Teams are realizing this more than ever. Last year, there were eight head-coach openings and this year looked like another carousel where one quarter of all teams would try again. Then came the olive branches extended in Detroit, Atlanta, and New York (Jets). In those instances, owners were faced with the proposition of paying a head coach to not work for them anymore while also hoping to land the next hot hire.

Here’s the thing to remember: each head coach hired was, at one point, the next hot hire himself. Matt Patricia was hired to coach the Detroit Lions after building a strong resume under Bill Belichick as his defensive coordinator. Dan Quinn did the same under Pete Carroll in Seattle before joining the Atlanta Falcons. The Jets hired Adam Gase, well, for some reason.
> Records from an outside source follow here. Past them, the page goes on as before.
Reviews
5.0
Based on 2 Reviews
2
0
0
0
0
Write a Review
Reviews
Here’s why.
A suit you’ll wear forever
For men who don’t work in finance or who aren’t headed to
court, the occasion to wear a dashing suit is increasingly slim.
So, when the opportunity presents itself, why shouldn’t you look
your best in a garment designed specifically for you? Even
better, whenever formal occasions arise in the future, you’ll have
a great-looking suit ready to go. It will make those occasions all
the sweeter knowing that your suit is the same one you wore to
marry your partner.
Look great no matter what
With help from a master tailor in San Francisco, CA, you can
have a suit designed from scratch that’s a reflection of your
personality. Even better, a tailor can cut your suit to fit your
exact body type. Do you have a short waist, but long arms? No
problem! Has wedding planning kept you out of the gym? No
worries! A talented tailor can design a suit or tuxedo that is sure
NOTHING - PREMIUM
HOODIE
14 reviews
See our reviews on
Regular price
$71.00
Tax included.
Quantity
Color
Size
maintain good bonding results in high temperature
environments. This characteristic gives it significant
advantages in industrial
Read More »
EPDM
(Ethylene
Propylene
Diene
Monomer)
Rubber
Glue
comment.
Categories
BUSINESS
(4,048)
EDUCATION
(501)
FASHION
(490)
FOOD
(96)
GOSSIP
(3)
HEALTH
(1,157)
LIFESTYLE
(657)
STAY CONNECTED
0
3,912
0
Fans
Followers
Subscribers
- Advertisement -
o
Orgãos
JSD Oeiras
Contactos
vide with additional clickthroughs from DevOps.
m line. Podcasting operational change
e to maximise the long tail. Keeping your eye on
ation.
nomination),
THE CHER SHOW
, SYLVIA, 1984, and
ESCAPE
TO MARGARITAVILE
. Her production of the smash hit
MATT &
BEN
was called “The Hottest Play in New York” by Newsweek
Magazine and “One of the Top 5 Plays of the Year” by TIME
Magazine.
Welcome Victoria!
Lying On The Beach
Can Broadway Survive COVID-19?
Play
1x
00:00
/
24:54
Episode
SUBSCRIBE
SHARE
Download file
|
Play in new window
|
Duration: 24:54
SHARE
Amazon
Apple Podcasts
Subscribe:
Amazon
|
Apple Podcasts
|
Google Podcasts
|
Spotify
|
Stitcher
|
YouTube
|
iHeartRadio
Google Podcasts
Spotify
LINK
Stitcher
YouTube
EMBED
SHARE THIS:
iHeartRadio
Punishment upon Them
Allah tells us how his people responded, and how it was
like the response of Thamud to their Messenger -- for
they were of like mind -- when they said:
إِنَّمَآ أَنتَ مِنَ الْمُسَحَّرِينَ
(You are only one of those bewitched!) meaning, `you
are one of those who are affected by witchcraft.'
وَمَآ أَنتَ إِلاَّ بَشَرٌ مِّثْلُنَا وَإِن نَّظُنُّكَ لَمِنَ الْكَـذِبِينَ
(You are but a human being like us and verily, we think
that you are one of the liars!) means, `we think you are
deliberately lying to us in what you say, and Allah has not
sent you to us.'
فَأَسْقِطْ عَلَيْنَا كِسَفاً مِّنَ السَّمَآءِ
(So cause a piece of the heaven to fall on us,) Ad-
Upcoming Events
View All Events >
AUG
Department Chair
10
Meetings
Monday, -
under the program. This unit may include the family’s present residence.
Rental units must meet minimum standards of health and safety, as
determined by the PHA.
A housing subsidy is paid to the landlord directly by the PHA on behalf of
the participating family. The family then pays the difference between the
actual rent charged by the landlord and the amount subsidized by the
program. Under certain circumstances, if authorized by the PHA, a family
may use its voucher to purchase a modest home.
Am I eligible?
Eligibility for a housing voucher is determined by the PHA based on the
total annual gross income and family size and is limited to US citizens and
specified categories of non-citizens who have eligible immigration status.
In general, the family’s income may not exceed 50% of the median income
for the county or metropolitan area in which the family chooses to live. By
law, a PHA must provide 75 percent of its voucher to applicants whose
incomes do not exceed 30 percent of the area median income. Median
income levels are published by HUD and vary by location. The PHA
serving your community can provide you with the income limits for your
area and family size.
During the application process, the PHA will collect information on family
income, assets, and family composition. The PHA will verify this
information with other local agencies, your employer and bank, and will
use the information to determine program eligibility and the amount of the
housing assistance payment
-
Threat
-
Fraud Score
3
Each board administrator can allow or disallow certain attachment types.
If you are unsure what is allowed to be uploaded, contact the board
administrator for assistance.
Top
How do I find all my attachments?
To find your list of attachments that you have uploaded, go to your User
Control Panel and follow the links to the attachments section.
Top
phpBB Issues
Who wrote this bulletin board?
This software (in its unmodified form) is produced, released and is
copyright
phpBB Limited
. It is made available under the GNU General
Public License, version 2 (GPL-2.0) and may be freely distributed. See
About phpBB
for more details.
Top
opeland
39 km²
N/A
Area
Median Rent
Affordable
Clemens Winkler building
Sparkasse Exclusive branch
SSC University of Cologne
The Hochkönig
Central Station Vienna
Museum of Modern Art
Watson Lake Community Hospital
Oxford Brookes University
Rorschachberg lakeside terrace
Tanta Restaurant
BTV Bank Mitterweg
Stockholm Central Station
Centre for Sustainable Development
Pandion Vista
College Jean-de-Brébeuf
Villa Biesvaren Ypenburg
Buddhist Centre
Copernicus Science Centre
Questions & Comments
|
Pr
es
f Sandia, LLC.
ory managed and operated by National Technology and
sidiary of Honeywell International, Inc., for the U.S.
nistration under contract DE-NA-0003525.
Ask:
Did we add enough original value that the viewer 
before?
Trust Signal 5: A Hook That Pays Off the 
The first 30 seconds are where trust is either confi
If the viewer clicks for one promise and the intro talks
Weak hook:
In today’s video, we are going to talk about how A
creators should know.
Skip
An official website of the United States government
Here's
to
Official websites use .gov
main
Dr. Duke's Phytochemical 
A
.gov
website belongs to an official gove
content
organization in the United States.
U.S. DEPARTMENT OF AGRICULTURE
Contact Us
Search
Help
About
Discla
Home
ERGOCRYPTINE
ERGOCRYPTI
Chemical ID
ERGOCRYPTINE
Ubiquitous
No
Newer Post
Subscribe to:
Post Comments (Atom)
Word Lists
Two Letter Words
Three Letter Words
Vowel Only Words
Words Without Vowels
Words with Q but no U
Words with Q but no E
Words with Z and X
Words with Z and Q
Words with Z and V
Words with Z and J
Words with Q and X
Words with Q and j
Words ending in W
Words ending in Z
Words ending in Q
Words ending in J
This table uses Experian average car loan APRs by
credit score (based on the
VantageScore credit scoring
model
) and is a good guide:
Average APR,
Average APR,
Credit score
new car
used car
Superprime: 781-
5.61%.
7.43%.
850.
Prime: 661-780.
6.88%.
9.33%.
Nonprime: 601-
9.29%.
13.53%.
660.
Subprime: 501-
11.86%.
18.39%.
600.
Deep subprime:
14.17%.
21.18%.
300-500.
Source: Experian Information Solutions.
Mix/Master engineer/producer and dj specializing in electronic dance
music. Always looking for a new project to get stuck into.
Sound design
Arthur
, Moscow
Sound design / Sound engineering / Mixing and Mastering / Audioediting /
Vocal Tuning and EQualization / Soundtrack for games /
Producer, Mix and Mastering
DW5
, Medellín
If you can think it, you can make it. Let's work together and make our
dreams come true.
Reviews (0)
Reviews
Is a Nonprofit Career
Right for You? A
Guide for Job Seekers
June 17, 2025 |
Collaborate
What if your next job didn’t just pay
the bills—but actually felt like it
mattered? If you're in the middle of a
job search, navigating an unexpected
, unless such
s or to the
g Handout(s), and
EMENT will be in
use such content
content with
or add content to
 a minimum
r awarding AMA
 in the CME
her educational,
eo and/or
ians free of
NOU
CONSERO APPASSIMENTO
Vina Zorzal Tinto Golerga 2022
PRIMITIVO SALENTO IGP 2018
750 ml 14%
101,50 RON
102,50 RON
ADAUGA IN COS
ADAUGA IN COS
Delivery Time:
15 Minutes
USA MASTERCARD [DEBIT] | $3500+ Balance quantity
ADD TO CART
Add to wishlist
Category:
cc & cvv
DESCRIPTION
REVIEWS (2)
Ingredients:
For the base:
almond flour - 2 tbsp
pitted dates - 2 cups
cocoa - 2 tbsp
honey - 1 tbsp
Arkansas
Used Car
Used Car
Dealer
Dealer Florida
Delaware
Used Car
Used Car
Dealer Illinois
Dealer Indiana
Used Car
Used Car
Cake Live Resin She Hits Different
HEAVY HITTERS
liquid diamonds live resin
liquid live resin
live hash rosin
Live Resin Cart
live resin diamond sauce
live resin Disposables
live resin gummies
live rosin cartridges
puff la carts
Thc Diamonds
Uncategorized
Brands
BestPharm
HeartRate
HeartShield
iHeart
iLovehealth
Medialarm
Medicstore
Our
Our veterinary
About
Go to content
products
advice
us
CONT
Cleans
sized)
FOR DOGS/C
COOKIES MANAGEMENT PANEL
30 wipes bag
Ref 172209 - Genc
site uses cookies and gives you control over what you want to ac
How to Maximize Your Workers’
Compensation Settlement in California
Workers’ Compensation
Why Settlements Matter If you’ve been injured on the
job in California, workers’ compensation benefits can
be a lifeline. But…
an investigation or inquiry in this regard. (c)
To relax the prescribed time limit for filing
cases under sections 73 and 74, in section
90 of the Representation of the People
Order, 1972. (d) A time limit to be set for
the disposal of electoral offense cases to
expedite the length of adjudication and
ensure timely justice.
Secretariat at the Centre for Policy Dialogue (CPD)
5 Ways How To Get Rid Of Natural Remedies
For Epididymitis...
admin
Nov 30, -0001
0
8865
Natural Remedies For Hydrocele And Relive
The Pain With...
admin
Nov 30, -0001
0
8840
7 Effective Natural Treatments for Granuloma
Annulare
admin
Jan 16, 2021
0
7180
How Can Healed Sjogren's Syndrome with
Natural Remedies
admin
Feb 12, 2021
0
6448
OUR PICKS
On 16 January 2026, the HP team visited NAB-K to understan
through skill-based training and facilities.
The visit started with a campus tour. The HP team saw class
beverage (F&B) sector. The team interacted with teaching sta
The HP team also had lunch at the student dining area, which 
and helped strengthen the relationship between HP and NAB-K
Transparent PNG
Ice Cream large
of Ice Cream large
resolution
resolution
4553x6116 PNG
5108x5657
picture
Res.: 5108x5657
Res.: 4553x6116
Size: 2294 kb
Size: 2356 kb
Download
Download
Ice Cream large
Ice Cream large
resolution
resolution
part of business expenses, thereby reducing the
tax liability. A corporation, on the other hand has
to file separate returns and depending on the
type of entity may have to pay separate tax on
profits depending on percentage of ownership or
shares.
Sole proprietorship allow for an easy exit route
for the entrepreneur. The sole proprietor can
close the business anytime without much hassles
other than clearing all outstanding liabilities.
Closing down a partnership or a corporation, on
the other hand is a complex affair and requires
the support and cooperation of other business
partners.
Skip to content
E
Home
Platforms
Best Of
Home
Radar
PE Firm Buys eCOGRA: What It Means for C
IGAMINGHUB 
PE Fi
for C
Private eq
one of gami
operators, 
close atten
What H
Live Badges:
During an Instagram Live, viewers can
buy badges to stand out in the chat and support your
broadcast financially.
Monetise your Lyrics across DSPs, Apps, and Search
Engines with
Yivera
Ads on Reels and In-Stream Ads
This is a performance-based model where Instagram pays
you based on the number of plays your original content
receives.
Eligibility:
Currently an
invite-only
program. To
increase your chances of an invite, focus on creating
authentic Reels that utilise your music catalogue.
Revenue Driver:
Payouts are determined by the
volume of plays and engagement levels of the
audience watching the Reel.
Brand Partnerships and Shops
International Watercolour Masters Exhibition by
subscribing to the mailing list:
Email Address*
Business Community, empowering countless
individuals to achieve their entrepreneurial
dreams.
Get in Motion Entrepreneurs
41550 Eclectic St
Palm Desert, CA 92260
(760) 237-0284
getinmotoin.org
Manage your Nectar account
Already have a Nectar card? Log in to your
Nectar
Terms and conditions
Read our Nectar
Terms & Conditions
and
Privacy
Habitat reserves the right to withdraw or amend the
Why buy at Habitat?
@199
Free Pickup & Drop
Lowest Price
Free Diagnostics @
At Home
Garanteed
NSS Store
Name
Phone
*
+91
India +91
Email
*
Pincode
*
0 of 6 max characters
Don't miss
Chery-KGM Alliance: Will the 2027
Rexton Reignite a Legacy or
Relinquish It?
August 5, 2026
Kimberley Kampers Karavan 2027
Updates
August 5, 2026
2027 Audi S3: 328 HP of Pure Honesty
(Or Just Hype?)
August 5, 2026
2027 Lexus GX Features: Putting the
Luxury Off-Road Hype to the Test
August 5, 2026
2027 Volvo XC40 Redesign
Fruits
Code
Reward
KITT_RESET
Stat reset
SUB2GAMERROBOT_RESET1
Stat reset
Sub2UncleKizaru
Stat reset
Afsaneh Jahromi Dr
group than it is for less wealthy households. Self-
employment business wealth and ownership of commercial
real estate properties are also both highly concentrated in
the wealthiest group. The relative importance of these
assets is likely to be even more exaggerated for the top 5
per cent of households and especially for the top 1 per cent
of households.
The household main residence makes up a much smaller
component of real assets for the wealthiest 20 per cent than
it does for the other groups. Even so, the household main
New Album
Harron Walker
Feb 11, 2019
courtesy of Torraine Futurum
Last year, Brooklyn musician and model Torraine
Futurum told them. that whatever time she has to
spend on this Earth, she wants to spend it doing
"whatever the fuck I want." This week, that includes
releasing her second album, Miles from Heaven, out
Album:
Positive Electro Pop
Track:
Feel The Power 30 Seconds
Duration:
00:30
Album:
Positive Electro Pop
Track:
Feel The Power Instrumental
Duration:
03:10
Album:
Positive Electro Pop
The NFL is a “what have you done for me lately?” league, but annual variables change the game. Owners are beginning to understand.

Proactivity

This falls in hand-in-hand with being patient, but proactivity is still its own mark.

The NFL is built for reactive teams. The draft system rewards the worst teams and penalizes the best, and the notion of cap space attempts to create further parity. Yet within that, some teams have been able to successfully remain proactive (at least as much as possible). The New England Patriots have been the model franchise at this.

Given the variability of injuries, the Pats have been consistent in their investments at quarterback over the years in order to maintain a consistently high ceiling at the game’s most important position. Despite short-term needs at other positions, the Pats have sunk early-round picks in the likes of Jimmy Garoppolo, Jacoby Brissett and now Jarrett Stidham in order to stay proactive behind Tom Brady on the depth chart.

The Kansas City Chiefs turned a corner when they implemented a long-term plan under head coach Andy Reid in 2013 and brought in Alex Smith. In 2017, they made the well-calculated draft move to get Patrick Mahomes. Everything was clearly organized and communicated and the result was a remarkably drama-free quarterback transition in a league that knows how to manufacture turmoil in any situation. Now the Chiefs look set for the next decade at the game’s most important position.

Let’s go back to those patient Bengals for a second. This looked like a useless season, but imagine the patience and proactivity required to do what they did. They didn’t lose games because they were miserable. Mike Brown gave new head coach Zac Taylor a full season to learn the roster that was already in house.

Compare this to the approach new leaders typically take, which is to flush away most players to whom they have no attachment or investment. That sort of reactive approach can only hurt a franchise who might let real talent go in the name of doing things like they’re always done.

Fortunately an increasing number of teams seem to understand seismic changes don’t necessarily need to be made if slight ones can make all the difference.